Tom was a regular contributor to the project in the early 2000s.
A reasonable amount of information on APD’s Inca / Co-Ordinator offering around the time Tom was working on the project can be found in a PowerPoint presentation.
Oracle has an ODBC Driver, but it’s Windows specific. Easysoft’s Oracle ODBC driver was (relatively) platform independent, making it possible to use it on pretty much anything that Oracle produced connectivity libraries for (including Windows).
Database backed web sites were rapidly gathering pace around Y2K. People wanted reliable servers with familiar development technologies. Bringing ODBC to Unix was a clever strategic move for EasySoft and its range of Unix database connectivity products proved highly popular both with legacy data applications but also the rapidly expanding field of web applications.
Tom’s role at Easysoft was to develop Oracle products. Easysoft had only a sketch brief for each product, so Tom was the architect and product manager for each.

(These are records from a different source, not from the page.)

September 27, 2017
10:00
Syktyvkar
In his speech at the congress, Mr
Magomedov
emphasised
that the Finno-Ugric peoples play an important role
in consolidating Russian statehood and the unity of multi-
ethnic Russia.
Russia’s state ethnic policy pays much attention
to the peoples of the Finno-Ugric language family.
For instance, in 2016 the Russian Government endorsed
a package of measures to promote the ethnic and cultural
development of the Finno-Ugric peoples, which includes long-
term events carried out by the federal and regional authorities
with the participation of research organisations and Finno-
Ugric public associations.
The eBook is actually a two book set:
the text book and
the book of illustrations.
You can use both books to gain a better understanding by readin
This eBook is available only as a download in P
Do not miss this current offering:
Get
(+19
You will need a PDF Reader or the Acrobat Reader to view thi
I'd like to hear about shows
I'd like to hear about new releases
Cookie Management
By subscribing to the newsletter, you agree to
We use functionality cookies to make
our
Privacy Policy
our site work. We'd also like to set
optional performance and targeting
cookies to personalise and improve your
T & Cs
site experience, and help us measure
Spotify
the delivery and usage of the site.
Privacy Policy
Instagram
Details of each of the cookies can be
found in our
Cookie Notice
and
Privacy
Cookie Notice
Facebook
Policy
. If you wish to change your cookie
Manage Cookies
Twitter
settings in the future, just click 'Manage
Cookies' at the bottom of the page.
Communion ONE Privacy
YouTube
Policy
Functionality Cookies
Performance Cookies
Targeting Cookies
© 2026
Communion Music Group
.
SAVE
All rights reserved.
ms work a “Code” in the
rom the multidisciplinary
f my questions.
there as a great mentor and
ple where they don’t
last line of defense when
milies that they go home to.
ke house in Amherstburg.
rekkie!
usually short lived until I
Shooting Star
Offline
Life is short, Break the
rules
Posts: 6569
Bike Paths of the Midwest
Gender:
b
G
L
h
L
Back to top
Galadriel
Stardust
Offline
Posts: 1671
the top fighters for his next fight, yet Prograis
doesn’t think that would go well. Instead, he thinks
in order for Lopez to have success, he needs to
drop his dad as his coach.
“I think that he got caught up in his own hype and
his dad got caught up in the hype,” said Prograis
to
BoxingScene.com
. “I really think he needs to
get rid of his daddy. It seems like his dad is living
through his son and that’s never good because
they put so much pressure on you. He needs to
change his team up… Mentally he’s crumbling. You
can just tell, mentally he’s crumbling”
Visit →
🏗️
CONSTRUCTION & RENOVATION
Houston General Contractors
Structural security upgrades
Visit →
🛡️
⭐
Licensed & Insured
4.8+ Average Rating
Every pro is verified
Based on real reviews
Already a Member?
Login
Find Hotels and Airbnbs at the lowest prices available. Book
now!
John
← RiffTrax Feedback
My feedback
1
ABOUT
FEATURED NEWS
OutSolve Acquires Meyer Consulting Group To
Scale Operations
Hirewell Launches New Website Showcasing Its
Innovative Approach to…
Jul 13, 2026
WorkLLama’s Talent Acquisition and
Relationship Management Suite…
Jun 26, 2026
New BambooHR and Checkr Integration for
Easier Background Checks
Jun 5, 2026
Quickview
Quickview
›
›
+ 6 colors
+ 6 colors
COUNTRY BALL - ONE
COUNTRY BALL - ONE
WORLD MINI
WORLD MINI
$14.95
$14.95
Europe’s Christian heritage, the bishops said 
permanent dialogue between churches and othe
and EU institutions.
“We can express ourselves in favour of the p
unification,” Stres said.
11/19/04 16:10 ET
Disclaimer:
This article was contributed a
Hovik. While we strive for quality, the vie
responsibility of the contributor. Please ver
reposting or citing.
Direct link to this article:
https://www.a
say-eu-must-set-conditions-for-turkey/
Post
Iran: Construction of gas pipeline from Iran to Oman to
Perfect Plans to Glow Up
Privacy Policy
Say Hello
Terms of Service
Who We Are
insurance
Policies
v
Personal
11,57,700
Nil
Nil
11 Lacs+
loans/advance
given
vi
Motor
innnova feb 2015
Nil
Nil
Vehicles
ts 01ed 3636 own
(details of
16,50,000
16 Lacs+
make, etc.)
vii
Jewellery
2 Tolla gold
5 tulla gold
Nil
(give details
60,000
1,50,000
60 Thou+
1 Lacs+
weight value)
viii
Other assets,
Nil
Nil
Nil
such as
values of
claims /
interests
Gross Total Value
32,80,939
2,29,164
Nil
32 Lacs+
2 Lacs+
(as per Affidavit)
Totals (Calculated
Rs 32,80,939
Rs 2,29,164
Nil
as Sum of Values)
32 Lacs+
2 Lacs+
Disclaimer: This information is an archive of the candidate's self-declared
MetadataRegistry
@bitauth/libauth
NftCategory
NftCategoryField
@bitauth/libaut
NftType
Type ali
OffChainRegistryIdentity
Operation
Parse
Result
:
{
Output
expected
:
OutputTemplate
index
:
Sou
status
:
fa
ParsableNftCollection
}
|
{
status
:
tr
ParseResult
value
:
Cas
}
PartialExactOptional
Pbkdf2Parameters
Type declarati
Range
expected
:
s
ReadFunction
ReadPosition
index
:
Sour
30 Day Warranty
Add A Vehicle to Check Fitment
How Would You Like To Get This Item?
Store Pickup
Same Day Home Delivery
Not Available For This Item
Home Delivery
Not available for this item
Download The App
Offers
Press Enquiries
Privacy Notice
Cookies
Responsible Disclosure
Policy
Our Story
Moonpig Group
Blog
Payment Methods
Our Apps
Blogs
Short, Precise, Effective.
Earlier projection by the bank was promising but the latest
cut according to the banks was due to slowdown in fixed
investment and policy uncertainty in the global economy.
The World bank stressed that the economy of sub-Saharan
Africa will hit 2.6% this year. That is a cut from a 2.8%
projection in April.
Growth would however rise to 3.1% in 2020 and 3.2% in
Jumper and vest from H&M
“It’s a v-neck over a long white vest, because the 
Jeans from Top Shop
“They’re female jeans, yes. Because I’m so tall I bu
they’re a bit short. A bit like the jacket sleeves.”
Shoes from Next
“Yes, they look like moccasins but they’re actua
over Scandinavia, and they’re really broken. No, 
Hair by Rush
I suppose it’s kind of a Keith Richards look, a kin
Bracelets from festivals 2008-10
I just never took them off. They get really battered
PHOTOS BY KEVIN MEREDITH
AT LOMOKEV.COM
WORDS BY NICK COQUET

The OMC was, quite simply, a control system for multiple telephone exchanges. During the early / mid 1990s it was responsible for managing the vast majority of exchanges within the UK.
Tom was a programmer in the OMC team.
Tom worked on a number of research projects for BT at Martlesham, ranging from high speed DSP projects through to image processing. Although Tom was officially employed as an Electronic Technician at this time his role in these projects was generally as an embedded programmer.